A European Society of Cardiology position paper, published last week in the European Heart Journal, urges cardiologists to take efforts to reduce inappropriate radiation exposure.
"Cardiologists today, are the true contemporary radiologists. Cardiology accounts for 40 percent of patient radiology exposure and equals more than 50 chest X-rays per person per year," lead author Eugenio Picano of the Institute of Clinical Physiology in Pisa, Italy, said in an announcement. "Unfortunately, radiation risks are not widely known to all cardiologists and patients ... this creates a potential for unwanted damage that will appear as cancers, decades down the line. We need the entire cardiology community to be proactive in minimizing the radiological friendly fire in our imaging labs."
The article outlined the radiation doses and risks of the most common cardiology examinations.
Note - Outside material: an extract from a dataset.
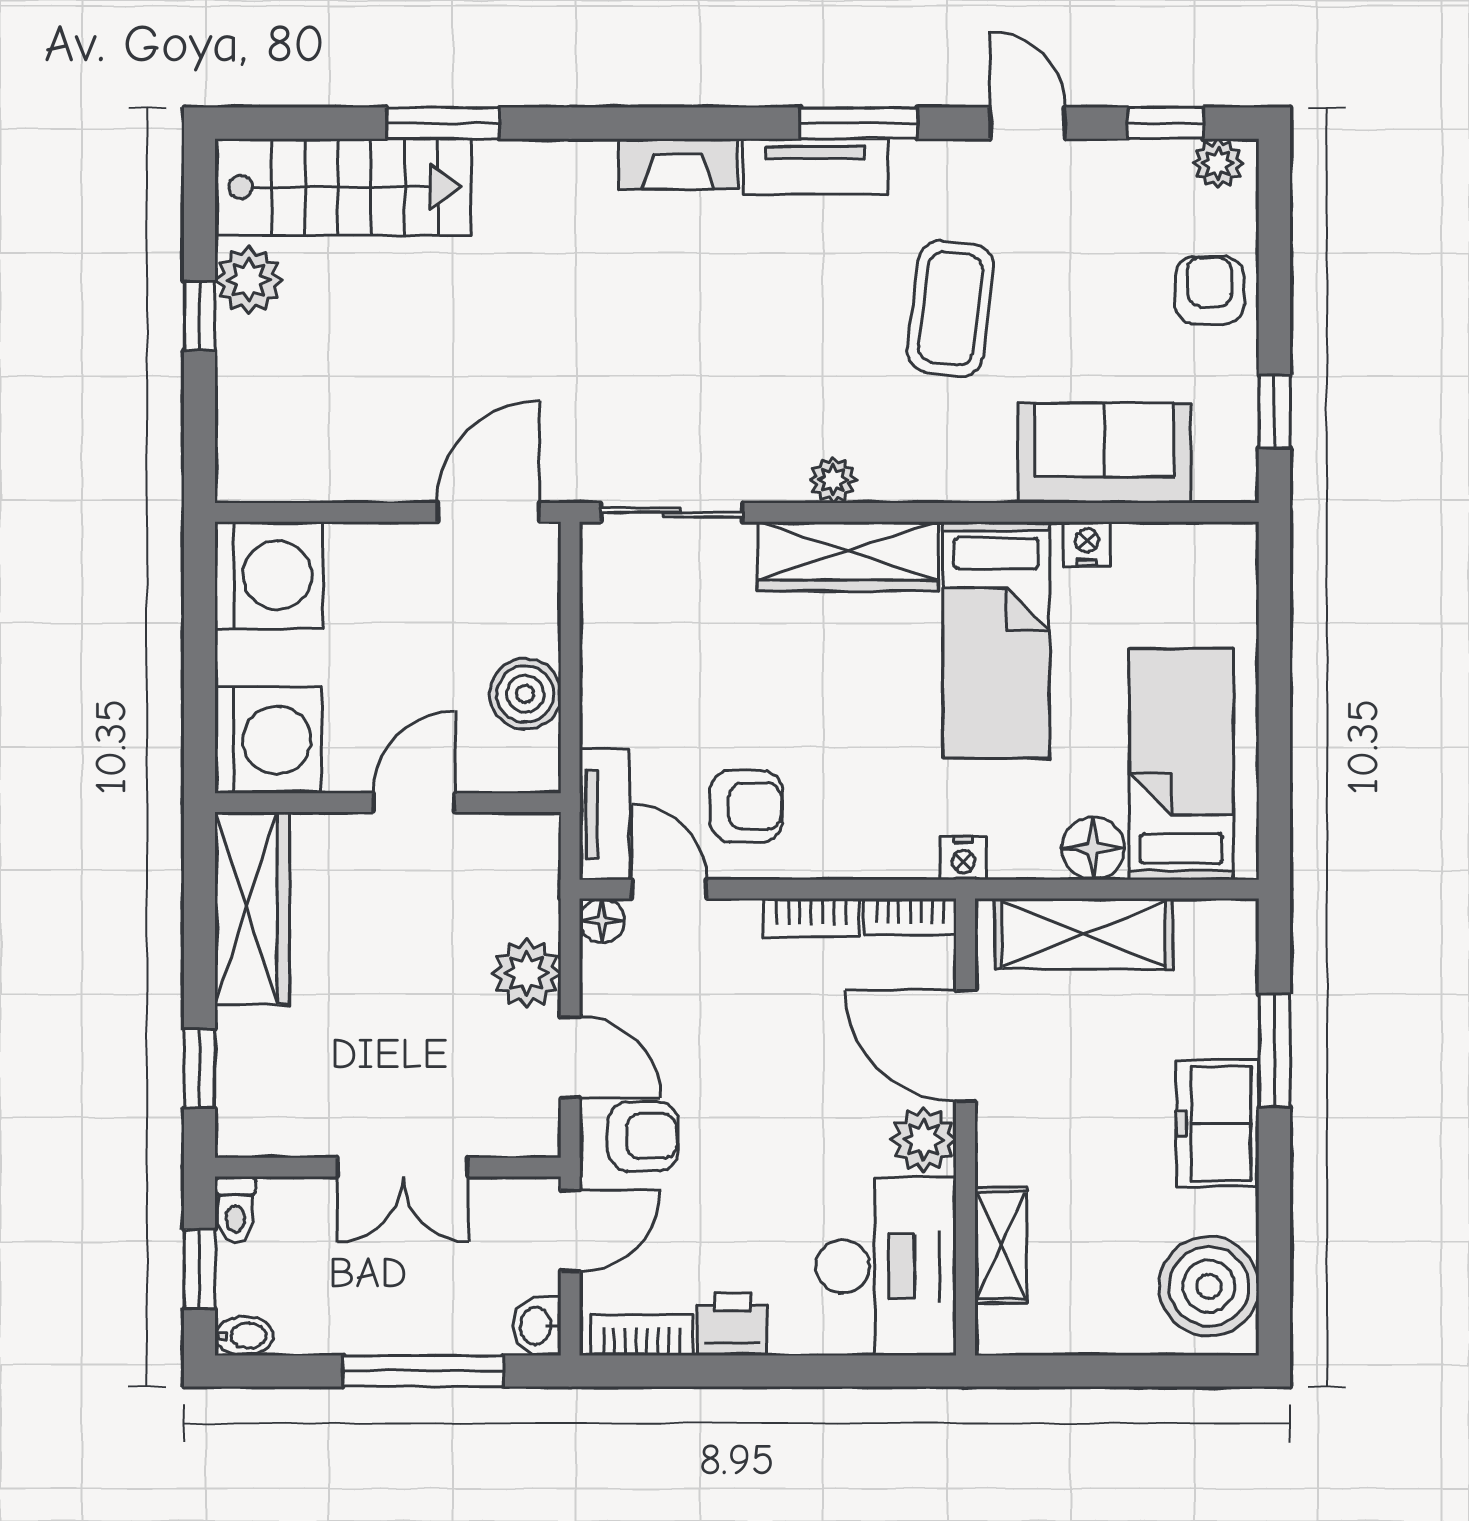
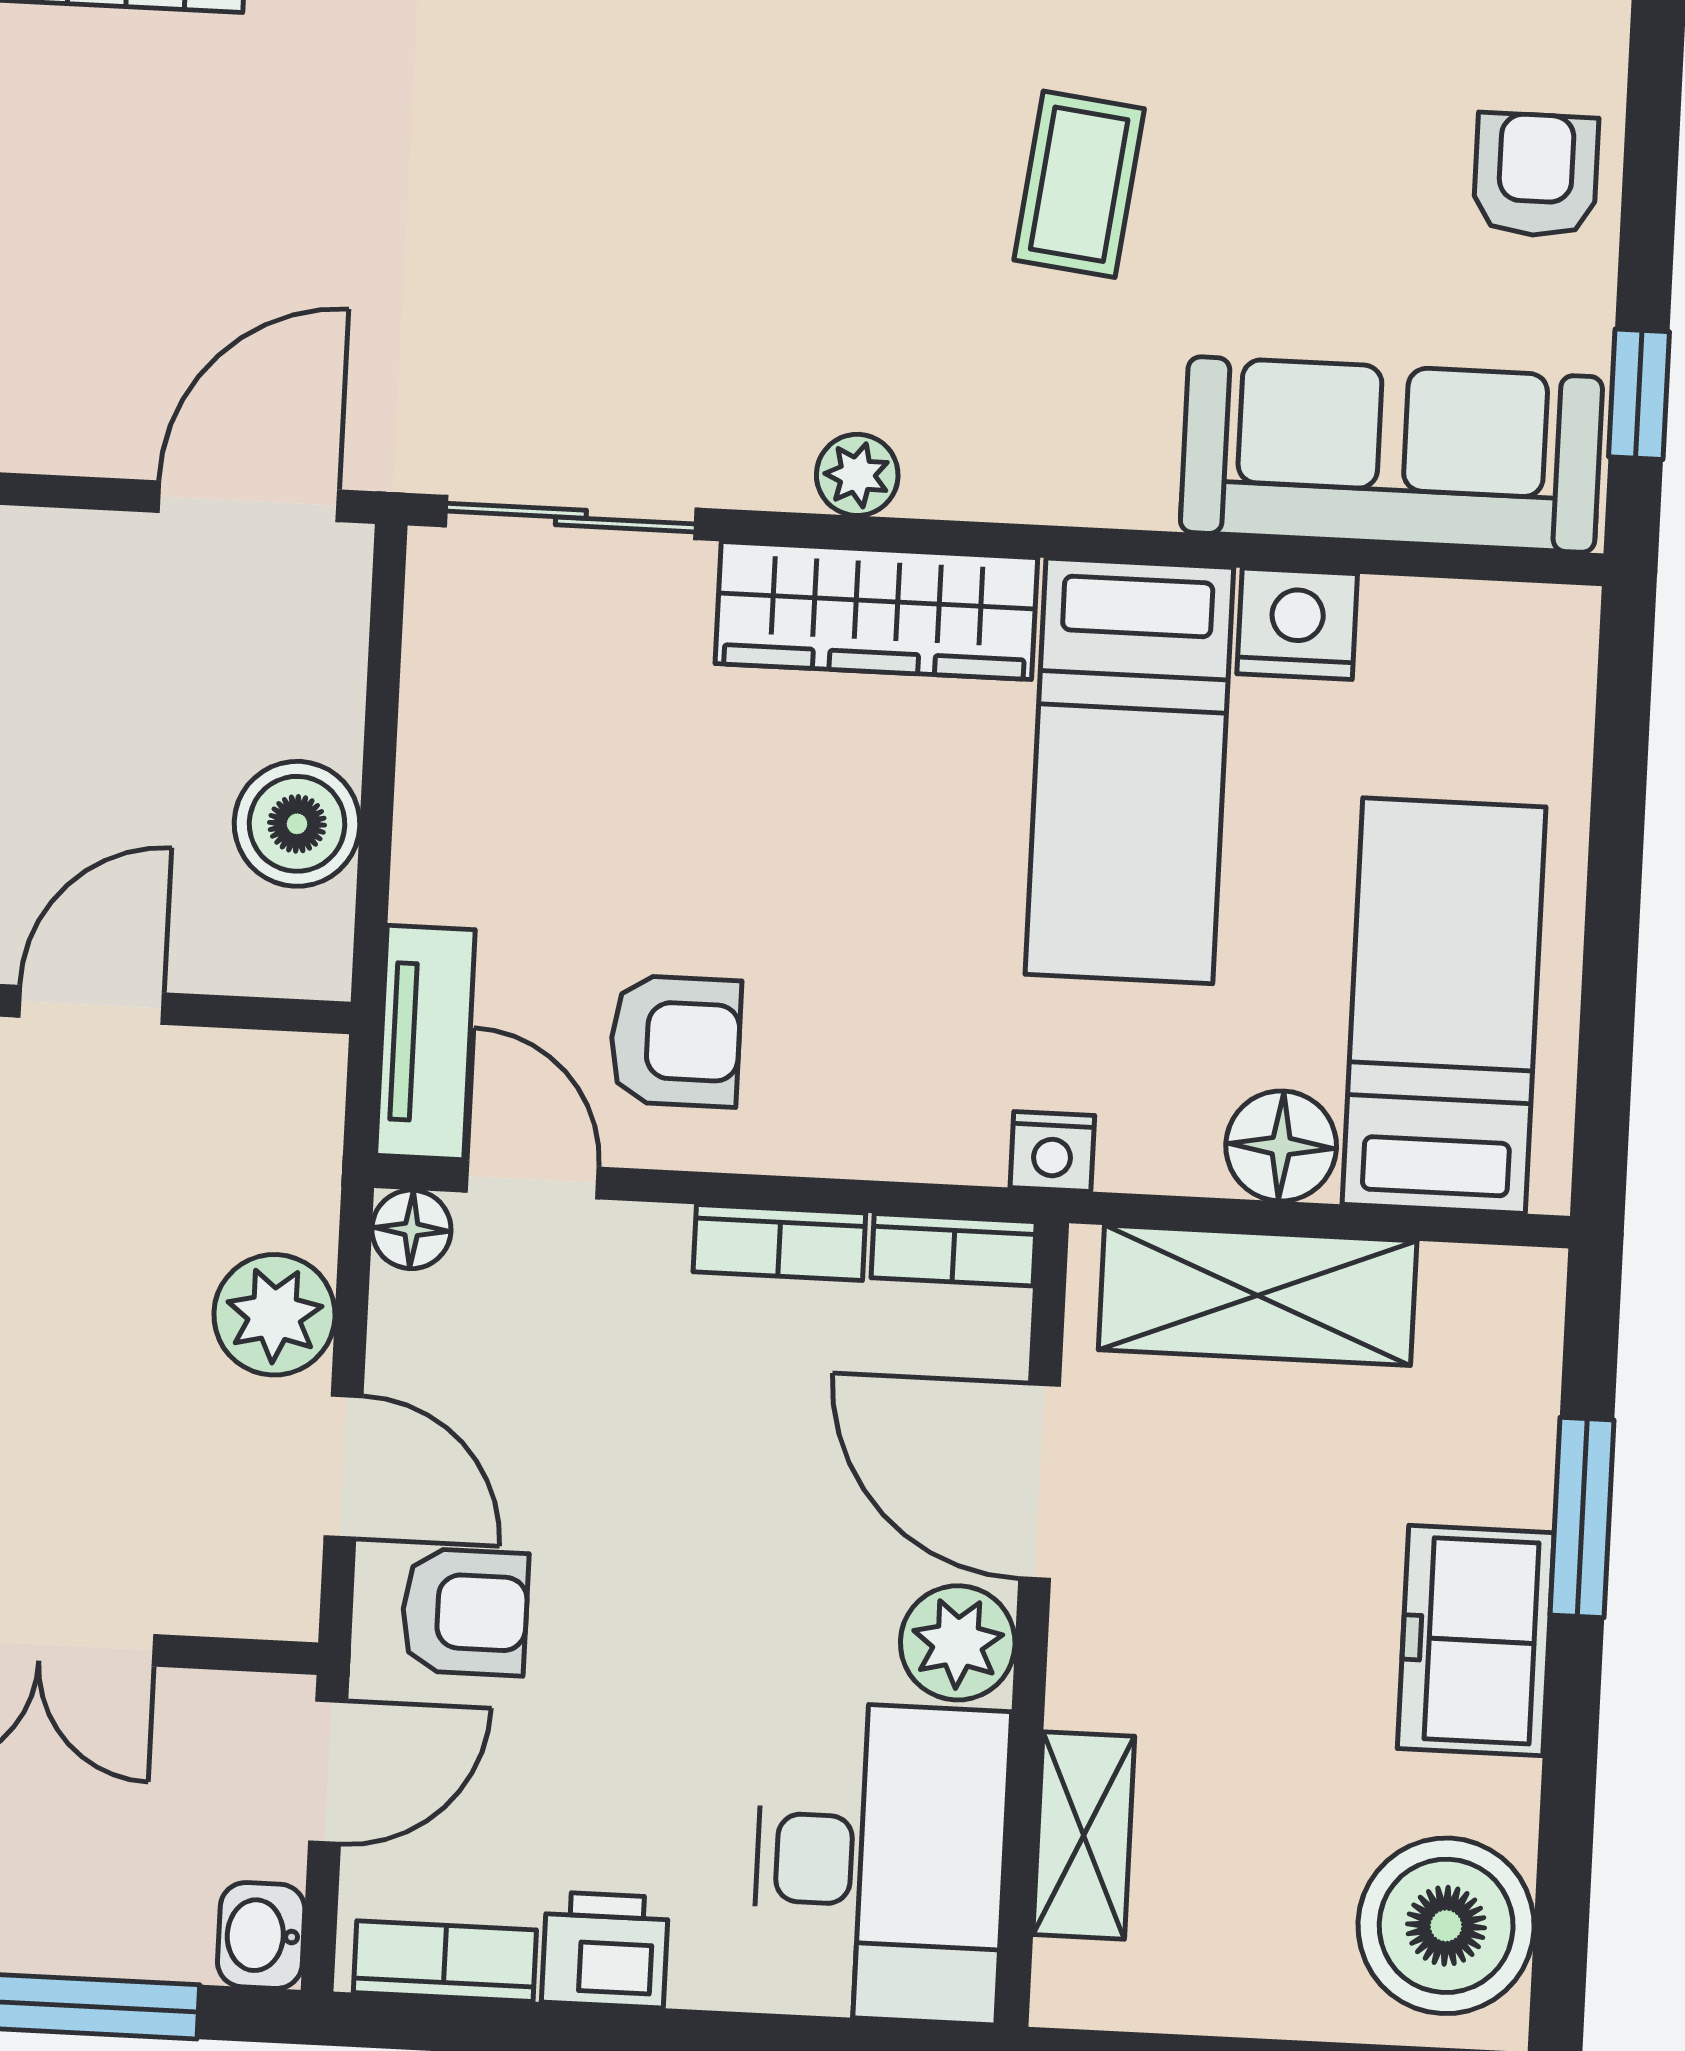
coffee table: (951, 309) -> (1079, 184), width x0.73, depth x0.77
sofa: (1104, 453) -> (1391, 455), width x1.36
nightstand: (1087, 544) -> (1297, 624), width x1.39, depth x1.35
For example, the authors wrote, computed tomography (CT), percutaneous coronary intervention (PCI), cardiac electrophysiology and nuclear cardiology can deliver an average dose equivalent to 750 chest X-rays per procedure; all are procedures performed frequently in all cardiology in- and out-patient departments.
To that end, Picano said, many are performed inappropriately, and with excessive doses of radiation.
"Even in the best centers, and even when the income of doctors is not related to number of examinations performed, 30 to 50 percent of examinations are totally or partially inappropriate according to specialty recommendations," he said. "When examinations are appropriate, the dose is often not systematically audited and therefore not optimized, with values which are two to 10 times higher than the reference, expected dose."
The authors also pointed out that X-rays used in radiology and nuclear medicine are "proven class 1 carcinogens," and that cardiologists must ensure that every effort is made to perform "the right imaging exam, with the right dose, to the right patient."
Picano added that policymakers should work to audit and reduce "useless and dangerous" examinations, and that healthcare providers should be working with device makers to come up with improved methods of reducing dose.
"Companies who develop better ways of reducing doses will win in the future global competition," he said. "Radiological sustainability is becoming a competitive marketing advantage."
"The smart patient, and the smart cardiologist, cannot be afraid of radiation since it is essential and often life saving," he added. "But they must be very afraid of radiation negligence or unawareness. This paper will help to make cardiology wards and laboratories a safer place for patients and doctors through an increase of radiation awareness and knowledge."